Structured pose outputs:
---*---

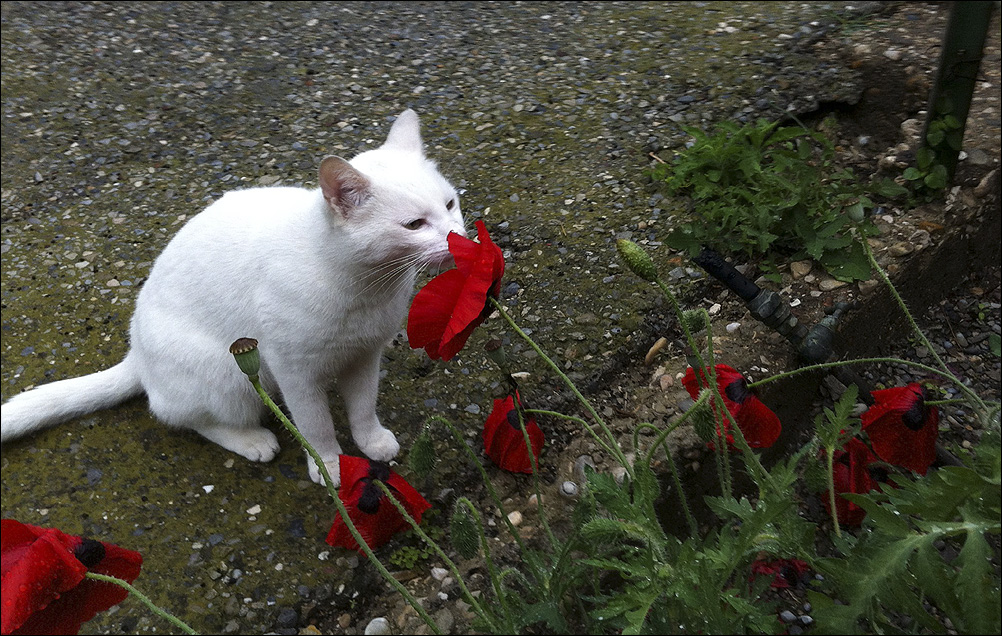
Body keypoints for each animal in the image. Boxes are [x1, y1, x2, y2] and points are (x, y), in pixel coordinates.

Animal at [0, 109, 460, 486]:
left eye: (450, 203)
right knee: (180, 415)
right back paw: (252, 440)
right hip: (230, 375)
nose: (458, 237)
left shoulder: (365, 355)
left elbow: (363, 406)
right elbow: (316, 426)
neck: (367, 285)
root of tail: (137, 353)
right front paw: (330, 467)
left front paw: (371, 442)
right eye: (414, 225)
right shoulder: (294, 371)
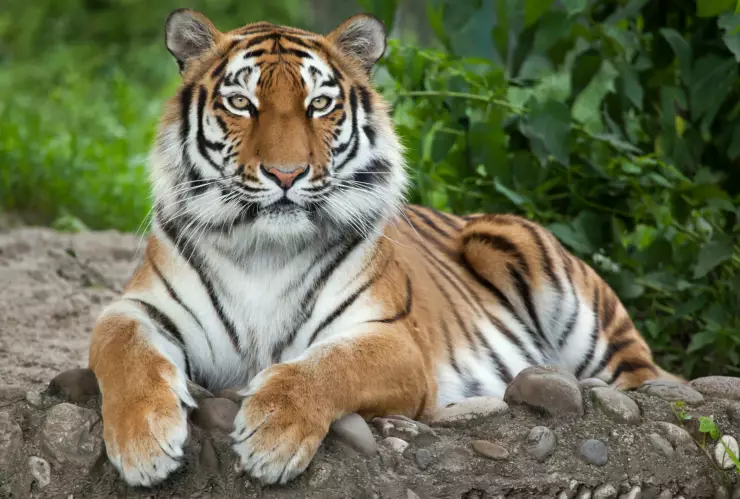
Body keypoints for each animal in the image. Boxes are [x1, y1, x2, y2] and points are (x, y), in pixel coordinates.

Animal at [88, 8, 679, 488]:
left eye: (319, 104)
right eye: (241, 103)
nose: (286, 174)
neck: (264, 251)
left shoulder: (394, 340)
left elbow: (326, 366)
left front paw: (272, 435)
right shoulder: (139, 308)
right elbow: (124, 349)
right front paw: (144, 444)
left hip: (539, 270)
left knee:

---*---

Would you return the data exactly as written, without the pictures?

- _RESULT BELOW_
Body keypoints for each animal in the image. Boxes are [x1, y1, x2, y2] and points are (x, y), in pixel coordinates.

Animal at [0, 109, 460, 486]:
left eye: (450, 203)
right knee: (180, 415)
right back paw: (252, 440)
right hip: (230, 375)
nose: (458, 237)
left shoulder: (365, 355)
left elbow: (363, 406)
right elbow: (316, 426)
neck: (367, 285)
root of tail: (137, 353)
right front paw: (330, 467)
left front paw: (371, 442)
right eye: (414, 225)
right shoulder: (294, 371)
Body keypoints for each animal in the image. Boxes are [x1, y1, x2, y2] and points are (x, y), in pixel coordinates.

Animal at [88, 8, 679, 488]:
left eye: (319, 104)
right eye: (241, 103)
nose: (286, 174)
neck: (264, 251)
left shoulder: (394, 340)
left elbow: (326, 366)
left front paw: (272, 435)
right shoulder: (139, 308)
right elbow: (124, 349)
right front paw: (144, 444)
left hip: (539, 270)
left knee:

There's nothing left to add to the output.